In the end, though, we did decide on limited testing. We realized that having the supports in place for the safe birth of my daughter is more important than my personal stance on upholding the value of a life with disability. Ruling out the most likely possible complications made me feel better about planning a second home birth, and seemed like a good way to begin to quiet the fears that come from my memories of Cora’s roughest moments.
Of course, finding out that our new baby does not have any trisomies (including Down syndrome) or any other obvious anatomical concerns does not provide any guarantees. I know that you cannot test for every possible concern, and that even if you could I wouldn’t want to. A diagnosis comes with a list of possible medical conditions, a million worries, and the opinions of many people who believe that your child is of limited value. But a diagnosis absolutely cannot define who a person will be, what will make their heart fill with joy or inspiration, or how much an interaction with them can brighten lives. There is so little that a test can really tell you. And there is no way that any test can show the value of a human life.

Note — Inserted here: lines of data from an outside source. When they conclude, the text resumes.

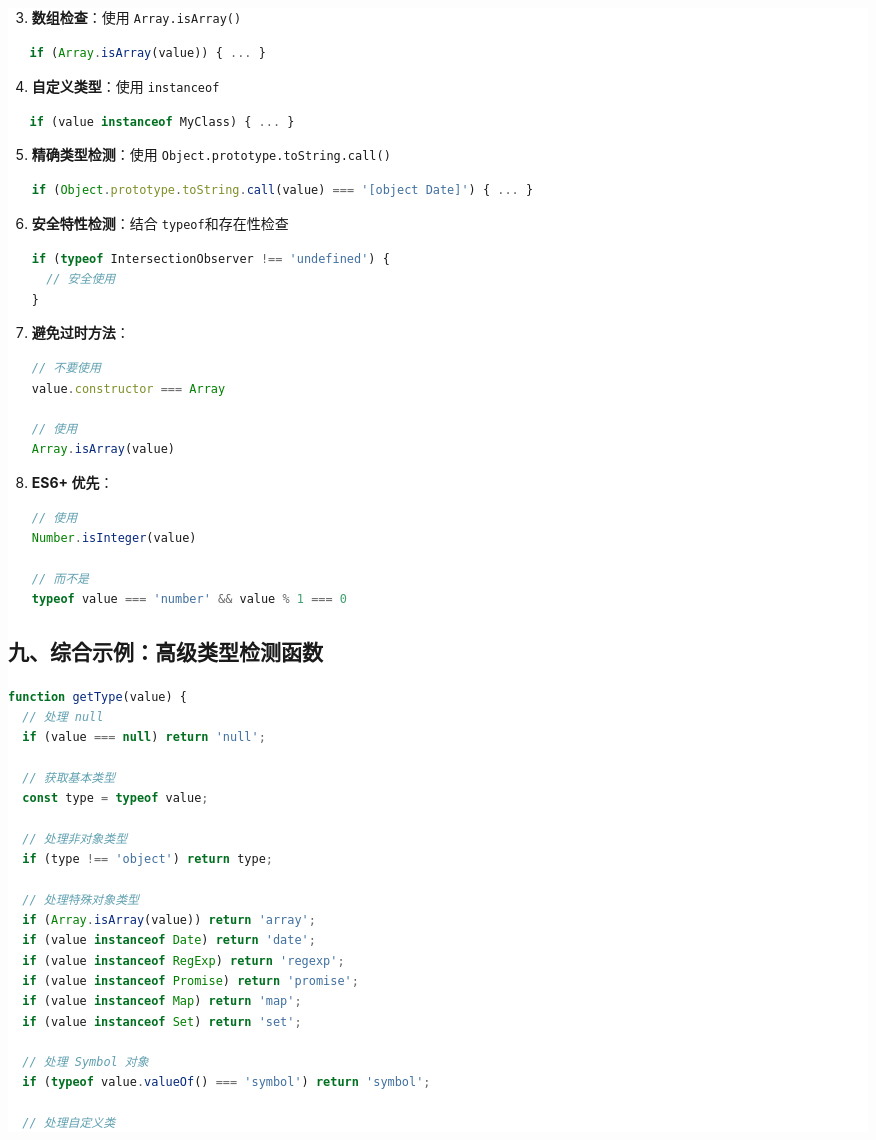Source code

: 3. **数组检查**：使用 `Array.isArray()`

```javascript
   if (Array.isArray(value)) { ... }
```

4. **自定义类型**：使用 `instanceof`

```javascript
   if (value instanceof MyClass) { ... }
```

5. **精确类型检测**：使用 `Object.prototype.toString.call()`

   ```javascript
   if (Object.prototype.toString.call(value) === '[object Date]') { ... }
   ```

6. **安全特性检测**：结合 `typeof`和存在性检查

   ```javascript
   if (typeof IntersectionObserver !== 'undefined') {
     // 安全使用
   }
   ```

7. **避免过时方法**：

   ```javascript
   // 不要使用
   value.constructor === Array
   
   // 使用
   Array.isArray(value)
   ```

8. **ES6+ 优先**：

   ```javascript
   // 使用
   Number.isInteger(value)
   
   // 而不是
   typeof value === 'number' && value % 1 === 0
   ```

## 九、综合示例：高级类型检测函数

```javascript
function getType(value) {
  // 处理 null
  if (value === null) return 'null';
  
  // 获取基本类型
  const type = typeof value;
  
  // 处理非对象类型
  if (type !== 'object') return type;
  
  // 处理特殊对象类型
  if (Array.isArray(value)) return 'array';
  if (value instanceof Date) return 'date';
  if (value instanceof RegExp) return 'regexp';
  if (value instanceof Promise) return 'promise';
  if (value instanceof Map) return 'map';
  if (value instanceof Set) return 'set';
  
  // 处理 Symbol 对象
  if (typeof value.valueOf() === 'symbol') return 'symbol';
  
  // 处理自定义类
```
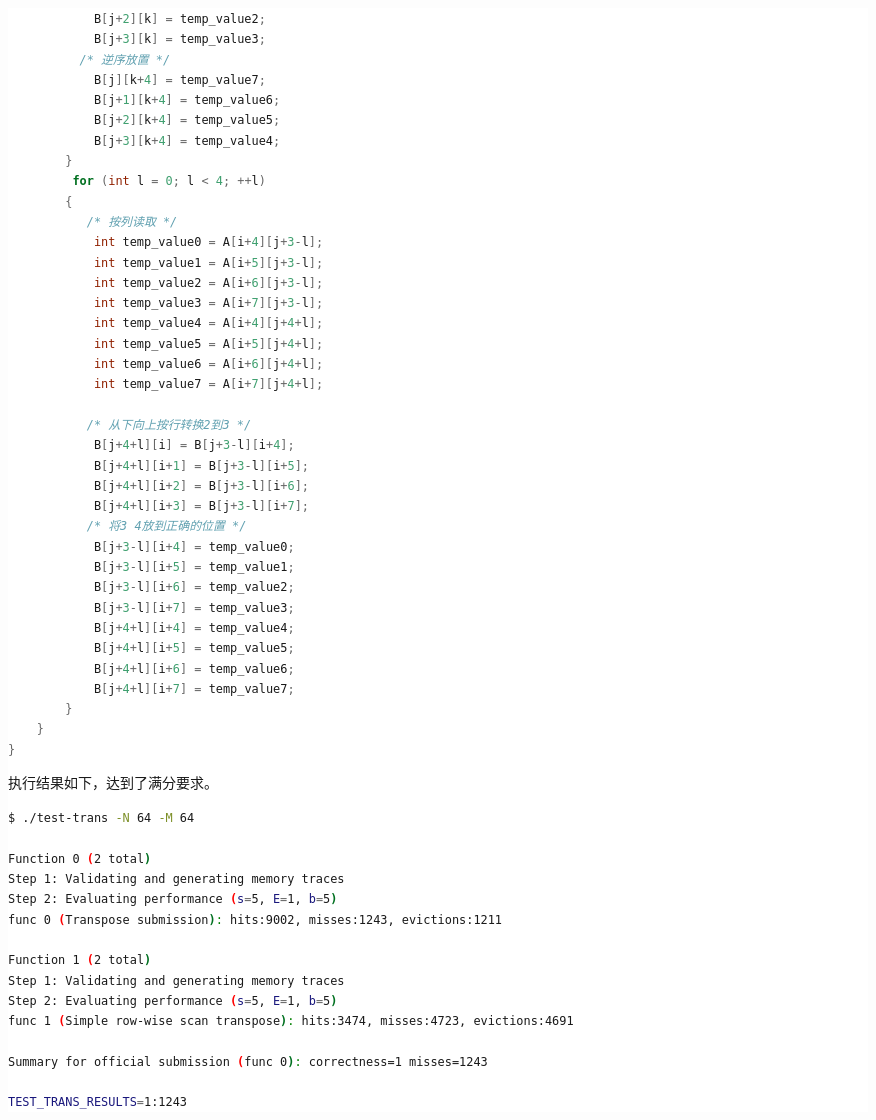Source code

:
 ``` c
            B[j+2][k] = temp_value2;
            B[j+3][k] = temp_value3;
          /* 逆序放置 */
            B[j][k+4] = temp_value7;
            B[j+1][k+4] = temp_value6;
            B[j+2][k+4] = temp_value5;
            B[j+3][k+4] = temp_value4;
        }
         for (int l = 0; l < 4; ++l)
        {
           /* 按列读取 */
            int temp_value0 = A[i+4][j+3-l];
            int temp_value1 = A[i+5][j+3-l];
            int temp_value2 = A[i+6][j+3-l];
            int temp_value3 = A[i+7][j+3-l];
            int temp_value4 = A[i+4][j+4+l];
            int temp_value5 = A[i+5][j+4+l];
            int temp_value6 = A[i+6][j+4+l];
            int temp_value7 = A[i+7][j+4+l];
           
           /* 从下向上按行转换2到3 */
            B[j+4+l][i] = B[j+3-l][i+4];
            B[j+4+l][i+1] = B[j+3-l][i+5];
            B[j+4+l][i+2] = B[j+3-l][i+6];
            B[j+4+l][i+3] = B[j+3-l][i+7];
           /* 将3 4放到正确的位置 */
            B[j+3-l][i+4] = temp_value0;
            B[j+3-l][i+5] = temp_value1;
            B[j+3-l][i+6] = temp_value2;
            B[j+3-l][i+7] = temp_value3;
            B[j+4+l][i+4] = temp_value4;
            B[j+4+l][i+5] = temp_value5;
            B[j+4+l][i+6] = temp_value6;
            B[j+4+l][i+7] = temp_value7;
        } 
    }
}
```
执行结果如下，达到了满分要求。
``` bash
$ ./test-trans -N 64 -M 64 

Function 0 (2 total)
Step 1: Validating and generating memory traces
Step 2: Evaluating performance (s=5, E=1, b=5)
func 0 (Transpose submission): hits:9002, misses:1243, evictions:1211

Function 1 (2 total)
Step 1: Validating and generating memory traces
Step 2: Evaluating performance (s=5, E=1, b=5)
func 1 (Simple row-wise scan transpose): hits:3474, misses:4723, evictions:4691

Summary for official submission (func 0): correctness=1 misses=1243

TEST_TRANS_RESULTS=1:1243
```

The only truth I know for sure is that having children is a leap of faith, and one that carries with it immeasurable love and joy, even as it also holds the possibility of deep heartache. There are no absolutes and nothing is known. As I prepare once again to open myself up to the vast unknown gift of parenting another child, I find myself snuggling the beautiful child on my lap and watching her kiss my growing belly. And it’s in those moments that I know that choosing both my girls is a choice I would make again and again.